One way to do this is to arrange assessment tasks with some degree of overlap of learning outcomes and criteria for a particular course unit or topic. For example, an essay can be designed as involving multiple stages – First submission includes an outline, the second submission is a written draft and the final submission consists of the full completed written essay. In this way, learning from feedback becomes meaningful as there is an opportunity to apply the knowledge/skills in the subsequent assessment. A nested assessment design is seen as more effective for feedback uptake than one whereby the tasks are independent of each other (e.g. topical tests that are not linked).

Using formative assessment

As teachers, we tend to design assessments to evaluate students’ learning at the end of a topic, unit or course. This terminal form of testing or examination allows us to provide a grade or overall mark in order to ascertain how well students’ have performed for the entire course. While this serves a summative purpose, by providing a ‘snap-shot’ of what students are able to accomplish at that point in time, it does not give a fuller picture of students’ learning and most importantly, there is little opportunity for on-going formative feedback to guide and support learning, during the learning process.

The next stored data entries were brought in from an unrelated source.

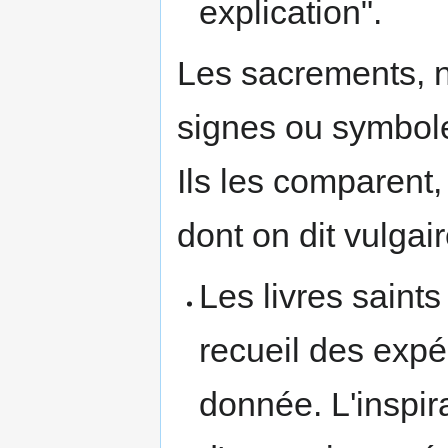
explication".
Les sacrements, n
signes ou symboles
Ils les comparent,
dont on dit vulgair
Les livres saint
recueil des expé
donnée. L'inspir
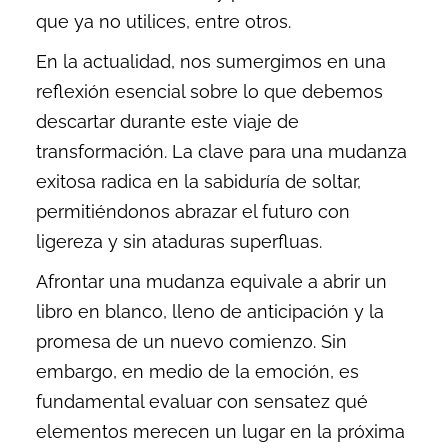
que ya no utilices, entre otros.
En la actualidad, nos sumergimos en una
reflexión esencial sobre lo que debemos
descartar durante este viaje de
transformación. La clave para una mudanza
exitosa radica en la sabiduría de soltar,
permitiéndonos abrazar el futuro con
ligereza y sin ataduras superfluas.
Afrontar una mudanza equivale a abrir un
libro en blanco, lleno de anticipación y la
promesa de un nuevo comienzo. Sin
embargo, en medio de la emoción, es
fundamental evaluar con sensatez qué
elementos merecen un lugar en la próxima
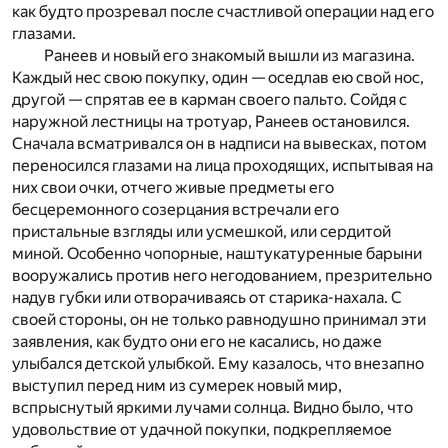
как будто прозревал после счастливой операции над его
глазами.
Ранеев и новый его знакомый вышли из магазина.
Каждый нес свою покупку, один — оседлав ею свой нос,
другой — спрятав ее в карман своего пальто. Сойдя с
наружной лестницы на тротуар, Ранеев остановился.
Сначала всматривался он в надписи на вывесках, потом
переносился глазами на лица проходящих, испытывая на
них свои очки, отчего живые предметы его
бесцеремонного созерцания встречали его
пристальные взгляды или усмешкой, или сердитой
миной. Особенно чопорные, наштукатуренные барыни
вооружались против него негодованием, презрительно
надув губки или отворачиваясь от старика-нахала. С
своей стороны, он не только равнодушно принимал эти
заявления, как будто они его не касались, но даже
улыбался детской улыбкой. Ему казалось, что внезапно
выступил перед ним из сумерек новый мир,
вспрыснутый яркими лучами солнца. Видно было, что
удовольствие от удачной покупки, подкрепляемое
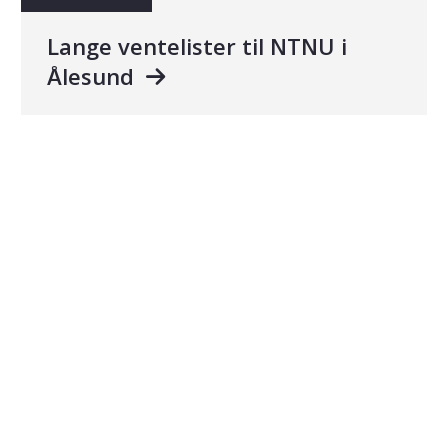
Lange ventelister til NTNU i
Ålesund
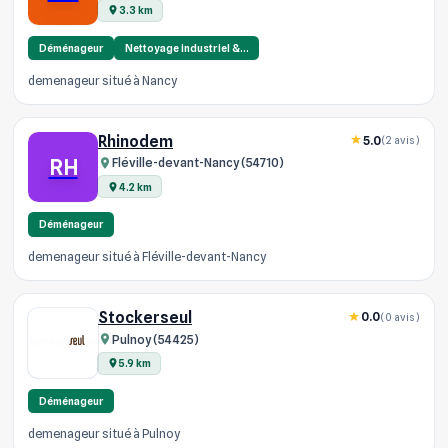
3.3 km
Déménageur
Nettoyage industriel &…
demenageur situé à Nancy
Rhinodem
5.0
(2 avis)
RH
Fléville-devant-Nancy (54710)
4.2 km
Déménageur
demenageur situé à Fléville-devant-Nancy
Stockerseul
0.0
(0 avis)
Pulnoy (54425)
5.9 km
Déménageur
demenageur situé à Pulnoy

To engage students with feedback means they need to interpret and use it in a timely and purposeful way. As such, assessment needs to be (re)designed in such a way that allows students to access the feedback as they need it and to also have the opportunity to use the feedback in subsequent work.

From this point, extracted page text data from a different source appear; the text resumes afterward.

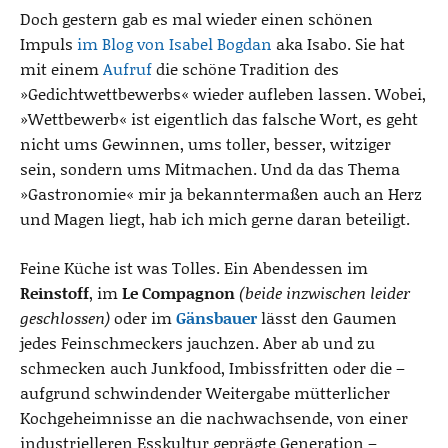
Doch gestern gab es mal wieder einen schönen
Impuls
im Blog von Isabel Bogdan
aka Isabo. Sie hat
mit einem
Aufruf
die schöne Tradition des
»Gedichtwettbewerbs« wieder aufleben lassen. Wobei,
»Wettbewerb« ist eigentlich das falsche Wort, es geht
nicht ums Gewinnen, ums toller, besser, witziger
sein, sondern ums Mitmachen. Und da das Thema
»Gastronomie« mir ja bekanntermaßen auch an Herz
und Magen liegt, hab ich mich gerne daran beteiligt.
Feine Küche ist was Tolles. Ein Abendessen im
Reinstoff
, im
Le Compagnon
(beide inzwischen leider
geschlossen)
oder im
Gänsbauer
lässt den Gaumen
jedes Feinschmeckers jauchzen. Aber ab und zu
schmecken auch Junkfood, Imbissfritten oder die –
aufgrund schwindender Weitergabe mütterlicher
Kochgeheimnisse an die nachwachsende, von einer
industrielleren Esskultur geprägte Generation –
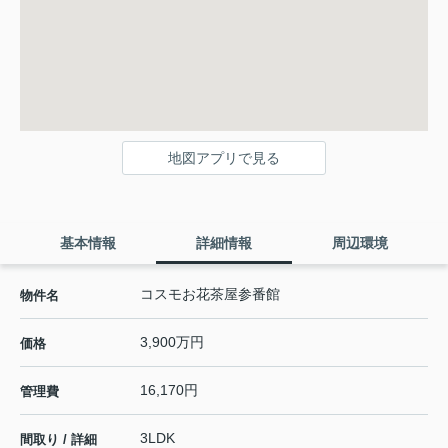
地図アプリで見る
基本情報
詳細情報
周辺環境
コスモお花茶屋参番館
物件名
3,900万円
価格
16,170円
管理費
3LDK
間取り / 詳細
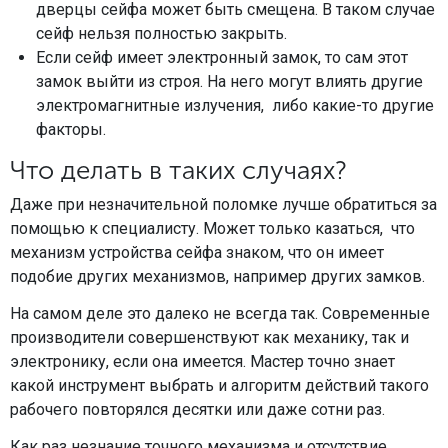
дверцы сейфа может быть смещена. В таком случае
сейф нельзя полностью закрыть.
Если сейф имеет электронный замок, то сам этот
замок выйти из строя. На него могут влиять другие
электромагнитные излучения, либо какие-то другие
факторы.
Что делать в таких случаях?
Даже при незначительной поломке лучше обратиться за
помощью к специалисту. Может только казаться, что
механизм устройства сейфа знаком, что он имеет
подобие других механизмов, например других замков.
На самом деле это далеко не всегда так. Современные
производители совершенствуют как механику, так и
электронику, если она имеется. Мастер точно знает
какой инструмент выбрать и алгоритм действий такого
рабочего повторялся десятки или даже сотни раз.
Как раз незнание точного механизма и отсутствие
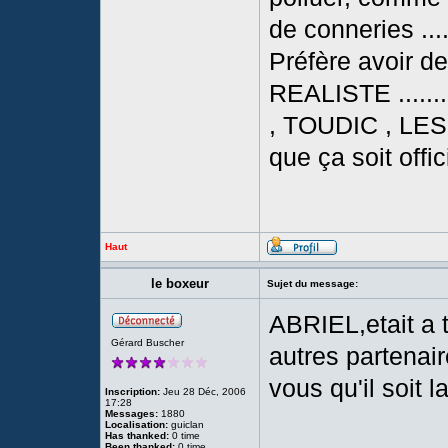
de conneries ......
Préfère avoir de
REALISTE ......
, TOUDIC , LE
que ça soit offici
Haut
le boxeur
Sujet du message:
ABRIEL,etait a 
Gérard Buscher
autres partenai
vous qu'il soit 
Inscription:
Jeu 28 Déc, 2006
17:28
Messages:
1880
Localisation:
guiclan
Has thanked:
0 time
Been thanked:
0 time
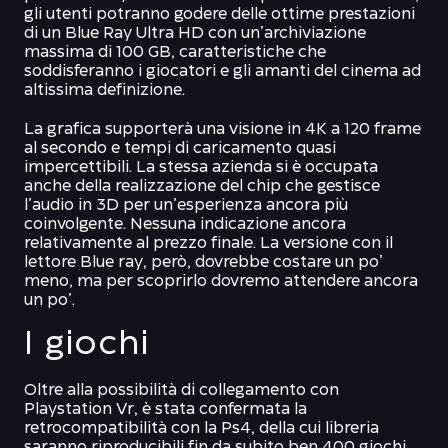
gli utenti potranno godere delle ottime prestazioni
di un Blue Ray Ultra HD con un’archiviazione
massima di 100 GB, caratteristiche che
soddisferanno i giocatori e gli amanti del cinema ad
altissima definizione.
La grafica supporterà una visione in 4K a 120 frame
al secondo e tempi di caricamento quasi
impercettibili. La stessa azienda si è occupata
anche della realizzazione del chip che gestisce
l’audio in 3D per un’esperienza ancora più
coinvolgente. Nessuna indicazione ancora
relativamente al prezzo finale. La versione con il
lettore Blue ray, però, dovrebbe costare un po’
meno, ma per
scoprirlo
dovremo attendere ancora
un po’.
I giochi
Oltre alla possibilità di collegamento con
Playstation Vr, è stata confermata la
retrocompatibilità con la Ps4, della cui libreria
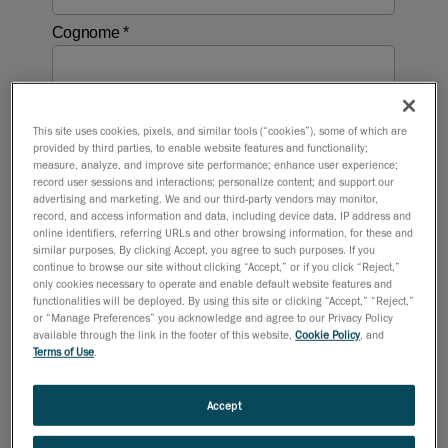
This site uses cookies, pixels, and similar tools (“cookies”), some of which are
provided by third parties, to enable website features and functionality;
measure, analyze, and improve site performance; enhance user experience;
record user sessions and interactions; personalize content; and support our
advertising and marketing. We and our third-party vendors may monitor,
record, and access information and data, including device data, IP address and
online identifiers, referring URLs and other browsing information, for these and
similar purposes. By clicking Accept, you agree to such purposes. If you
continue to browse our site without clicking “Accept,” or if you click “Reject,”
only cookies necessary to operate and enable default website features and
functionalities will be deployed. By using this site or clicking “Accept,” “Reject,”
or “Manage Preferences” you acknowledge and agree to our Privacy Policy
available through the link in the footer of this website,
Cookie Policy
, and
Terms of Use
.
Accept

Here are some formative assessment strategies to help you engage students with feedback (adapted from William & Thompson, 2008). Feedback is meaningful if it helps to:

  • Establish where the learner is – clarify, share and communicate clearly the learning intentions, e.g., provide students with clear intended learning outcomes and align assessment tasks and questions with learning outcomes. This can be done in a number of different ways; besides teacher exposition, peers can help one another to understand learning outcomes through collaborative learning activities. Students, themselves, could also identify learning outcomes as part of self-assessment.
  • Establish where the learner is going – this involves creating learning activities that promotes student interactions through discussions, sharing of ideas, collaborative problem-solving and critical discourse, which helps to elicit evidence of learning. In most cases, peer learning strategies are used to “activate students as learning resources for one another”. A good example is the use of peer review and feedback during writing and presentation tasks. Here, individual students can also self-assess or self-evaluate to find out where they are in their learning, which is important to foster self-regulation of learning.
  • Establish how to get there – this is a crucial step in any formative assessment process, which implies that feedback information should help students to close their learning gaps and to move learning forward. Again, we can leverage on peers or students themselves to co-construct or construct ways to address their learning needs.